A dor pela perda do marido foi devastadora e pela primeira vez em muitos anos, ela sucumbiu à capciosa tristeza, nublando de tal forma a alma ferida, que olheiras fundas e enegrecidas passaram a sombrear o rosto cada vez mais magro e inexpressivo. Os anos se sucederam e como dizem, o tempo tudo cicatriza, principalmente porque a sofrida veterinária pôde contar cotidianamente com o auxílio prestimoso das duas filhas que continuavam a morar, com indisfarçável prazer, na casa da mãe. Entretanto, no dia 22 de janeiro de 2022 tudo mudou. Eis o que aconteceu:
Helena Von Prass e as filhas moravam numa rua calma, mas repleta de pequenas casas aconchegantes, bem ao estilo dos paranaenses e certa tarde houve um acidente: um pedreiro havia caído de uma laje em construção e aparentemente tinha quebrado a perna ou coisa que o valha.
Os bombeiros foram chamados imediatamente, mas quando chegaram para prestar socorro se depararam com o carro de Mariana, a filha mais velha de Helena, impedindo a passagem até o homem acidentado.
Os vizinhos procuraram mãe e filha, entretanto apenas Helena encontrava-se em casa. Ela entrou no carro recém comprado pela filha e, como não estava acostumada com o câmbio automático, precipitou-se e, ao invés de dar marcha à ré, avançou pela calçada, atingindo um menino de sete anos que assistia ao acontecimento. A criança, filho de uma amiga bastante próxima da família Prass, faleceu ali mesmo no meio-fio.
A veterinária horrorizada não resistiu à notícia e entrou em estado de choque, chorando compulsivamente em completo desespero. Os meses se multiplicaram, inúmeros psiquiatras foram procurados, remédios foram receitados na casa das dezenas, mas a melhora não veio, ao revés, Helena Von Prass caiu numa espécie de torpor que a fazia passar dias e noites imóvel, prostrada silenciosamente no quarto de dormir.
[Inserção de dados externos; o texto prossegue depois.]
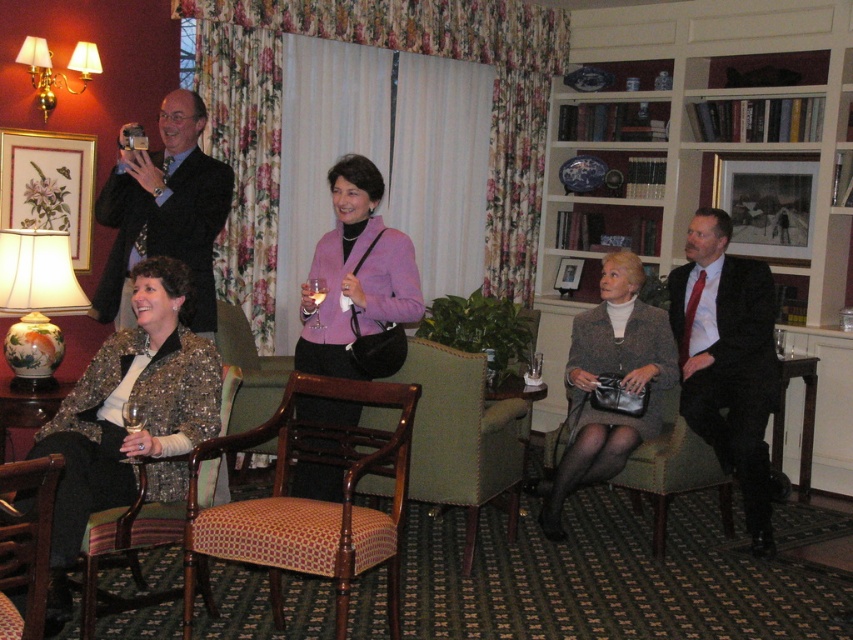
I want to click on wooden table at lower right, so click(802, 416).

Does wooden table at lower right have a lesser width compared to wooden table at center?

In fact, wooden table at lower right might be wider than wooden table at center.

Is point (808, 436) positioned after point (514, 376)?

Yes.

Image resolution: width=853 pixels, height=640 pixels. I want to click on wooden table at lower right, so click(x=802, y=416).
Mariana e Ana Clara não sabiam mais o que fazer com a mãe, quando certo dia pela manhã se depararam com o absolutamente inusitado: Helena Von Prass adentrou a cozinha inteiramente maquiada e muitíssimo bem vestida, trajando tailleur preto e amarelo, brincos de ouro e scarpins italianos. Além disso, cantarolava risonhamente e repentinamente, seu semblante estava completamente transformado, exibindo saúde e beleza nunca antes vistas.
– Vou voltar à clínica, sentenciou como um pássaro livre e ressuscitado.
Atônitas as moças perguntaram à mãe qual o motivo para tamanha mudança. E a resposta ainda hoje intriga e fascina familiares, amigos e terapeutas:
– Um anjo me sussurrou no ouvido: Helena, esquecer é uma dádiva e a vida a partir de agora não pesará mais que a mão de uma criança em teus ombros.